* **Raw data**:

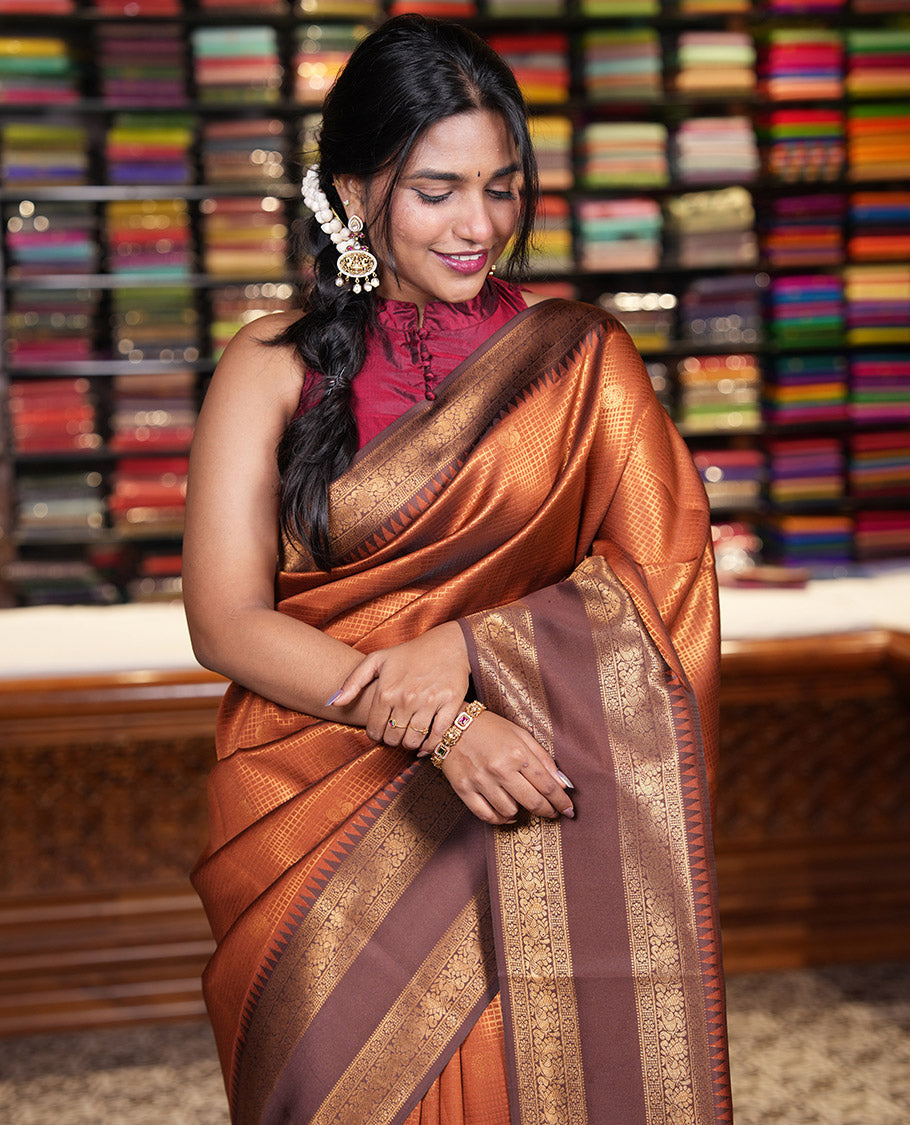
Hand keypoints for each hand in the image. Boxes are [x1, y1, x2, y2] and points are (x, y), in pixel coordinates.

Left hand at [327, 622, 469, 751]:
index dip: (375, 735)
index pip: (374, 730)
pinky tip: (424, 744)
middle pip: (393, 738)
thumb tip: (334, 703)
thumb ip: (353, 682)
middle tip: (395, 733)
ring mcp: (429, 703)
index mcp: (386, 691)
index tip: (381, 731)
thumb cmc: (409, 653)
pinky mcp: (450, 705)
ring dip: (408, 744)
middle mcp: (406, 699)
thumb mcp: (377, 660)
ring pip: (413, 740)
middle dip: (392, 740)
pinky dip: (429, 746)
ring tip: (408, 736)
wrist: (447, 645)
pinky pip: (437, 736)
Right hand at [439, 710, 574, 825]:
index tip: (568, 810)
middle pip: (532, 802)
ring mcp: (481, 781)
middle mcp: (500, 769)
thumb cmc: (490, 729)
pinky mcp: (464, 789)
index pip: (547, 785)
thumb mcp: (521, 735)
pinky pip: (487, 815)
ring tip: (522, 803)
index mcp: (517, 753)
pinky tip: (507, 814)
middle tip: (553, 813)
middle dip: (547, 811)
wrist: (452, 724)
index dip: (561, 801)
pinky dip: (500, 819)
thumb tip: (563, 784)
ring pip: (510, 812)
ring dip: (521, 812)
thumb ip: (543, 758)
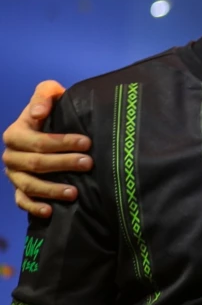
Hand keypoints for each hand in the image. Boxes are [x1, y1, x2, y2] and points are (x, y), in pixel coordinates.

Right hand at [5, 80, 89, 217]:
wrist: (51, 127)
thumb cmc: (53, 109)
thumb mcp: (49, 93)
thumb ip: (44, 95)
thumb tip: (37, 113)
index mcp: (15, 133)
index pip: (37, 141)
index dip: (61, 142)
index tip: (87, 143)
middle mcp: (11, 156)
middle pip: (35, 163)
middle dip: (63, 164)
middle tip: (88, 163)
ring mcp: (14, 174)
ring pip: (29, 185)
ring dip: (51, 190)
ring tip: (75, 192)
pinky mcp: (19, 189)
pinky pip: (22, 201)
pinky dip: (34, 207)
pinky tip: (50, 211)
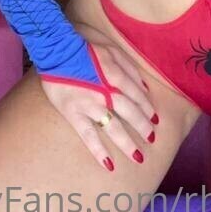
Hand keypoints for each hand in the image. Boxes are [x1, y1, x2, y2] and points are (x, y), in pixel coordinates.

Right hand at [39, 38, 159, 170]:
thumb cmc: (84, 47)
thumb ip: (129, 68)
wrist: (55, 50)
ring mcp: (90, 105)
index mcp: (115, 75)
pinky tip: (109, 164)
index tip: (155, 119)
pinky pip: (88, 135)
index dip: (147, 108)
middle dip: (142, 127)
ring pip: (113, 127)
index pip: (137, 96)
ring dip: (127, 143)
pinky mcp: (73, 113)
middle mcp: (106, 92)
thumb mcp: (111, 49)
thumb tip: (144, 87)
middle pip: (129, 113)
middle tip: (151, 139)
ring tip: (138, 157)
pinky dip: (98, 150)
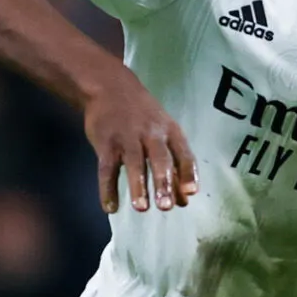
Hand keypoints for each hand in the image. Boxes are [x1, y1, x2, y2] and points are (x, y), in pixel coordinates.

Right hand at [82, 69, 195, 214]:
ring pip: (134, 163)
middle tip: (166, 206)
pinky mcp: (105, 143)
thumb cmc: (143, 117)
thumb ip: (174, 164)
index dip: (187, 173)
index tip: (190, 193)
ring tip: (141, 208)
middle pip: (159, 159)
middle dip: (164, 182)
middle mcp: (151, 133)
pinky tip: (110, 208)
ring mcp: (127, 137)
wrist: (109, 87)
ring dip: (138, 186)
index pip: (183, 154)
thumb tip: (185, 200)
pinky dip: (107, 189)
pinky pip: (107, 168)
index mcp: (170, 131)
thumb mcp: (164, 131)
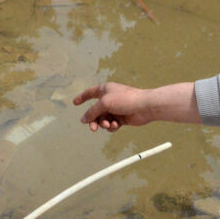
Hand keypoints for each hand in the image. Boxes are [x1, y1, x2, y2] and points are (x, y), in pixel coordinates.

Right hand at [73, 81, 199, 132]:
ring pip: (103, 119)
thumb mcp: (104, 104)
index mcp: (105, 90)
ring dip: (104, 124)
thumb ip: (92, 112)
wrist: (145, 107)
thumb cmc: (125, 100)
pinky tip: (116, 126)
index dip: (82, 97)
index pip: (90, 93)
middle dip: (93, 120)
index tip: (74, 102)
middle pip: (95, 111)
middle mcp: (110, 99)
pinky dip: (112, 127)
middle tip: (93, 128)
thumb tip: (83, 120)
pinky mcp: (122, 118)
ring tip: (109, 125)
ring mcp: (116, 109)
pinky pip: (111, 125)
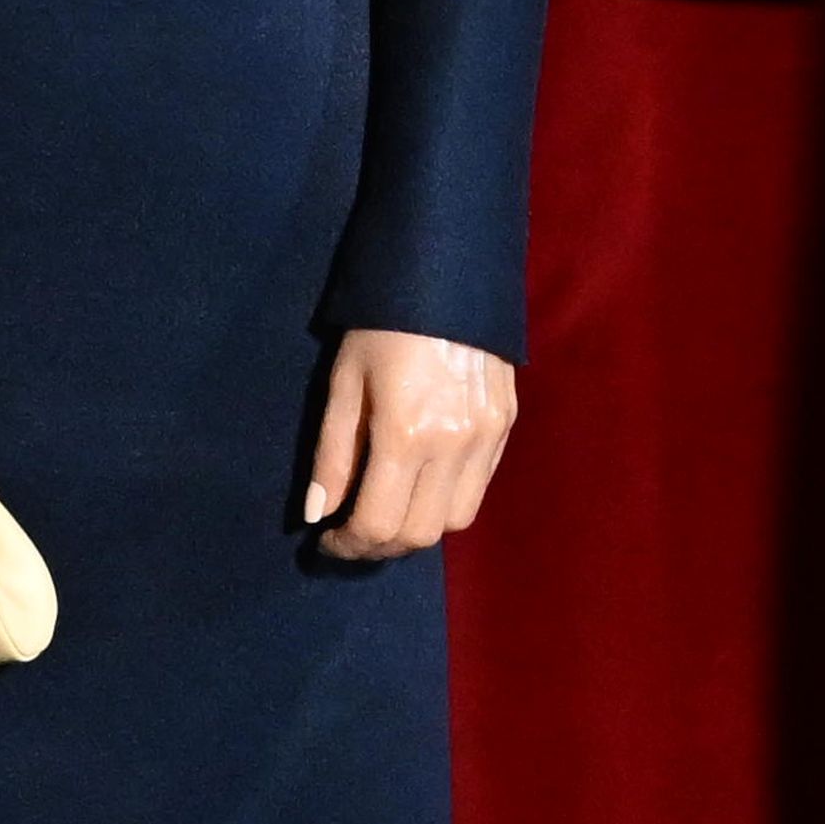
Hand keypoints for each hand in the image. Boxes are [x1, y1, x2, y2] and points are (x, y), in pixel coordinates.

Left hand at [301, 327, 520, 561]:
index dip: (347, 545)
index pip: (378, 523)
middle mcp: (453, 445)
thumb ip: (331, 455)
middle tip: (352, 535)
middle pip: (420, 534)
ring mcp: (487, 437)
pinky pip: (478, 487)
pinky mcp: (506, 425)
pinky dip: (447, 501)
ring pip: (456, 519)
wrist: (449, 276)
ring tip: (387, 512)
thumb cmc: (381, 325)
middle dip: (380, 547)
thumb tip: (317, 513)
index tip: (326, 541)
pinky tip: (420, 485)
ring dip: (417, 529)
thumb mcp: (344, 383)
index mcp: (405, 434)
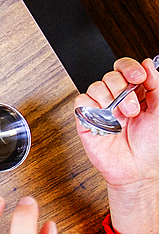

* **What to work on**:
Copy out each line of the entries that holds "wrist".

* **Solved problem**:
wrist: (447, 645)
wrist: (452, 724)
wrist: (51, 127)
wrist: (55, 50)
wrist: (109, 87)
wrist: (145, 107)
wrist: (449, 276)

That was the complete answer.